[[ Given entries, beginning ]]
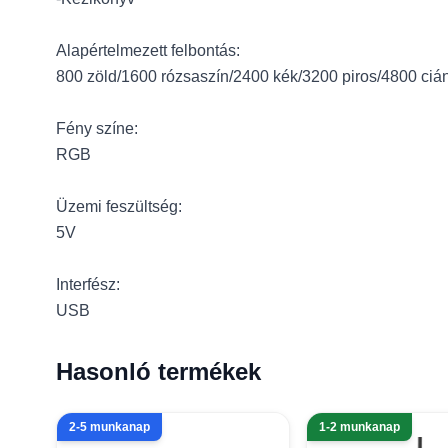
Alapértelmezett felbontás:
800 zöld/1600 rózsaszín/2400 kék/3200 piros/4800 ciá
Fény színe:
RGB
Üzemi feszültség:
5V
Interfész:
USB
Hasonló termékek
2-5 munkanap
1-2 munkanap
[[ Given entries, end ]]
> _Try it_
Copy the text of the listing above line for line, without changing anything, and leave out the pictures.

> _Answer area_
Alapértelmezett felbontás:
800 zöld/1600 rózsaszín/2400 kék/3200 piros/4800 ciá
Fény színe:
RGB
Üzemi feszültség:
5V
Interfész:
USB
Hasonló termékek
2-5 munkanap
1-2 munkanap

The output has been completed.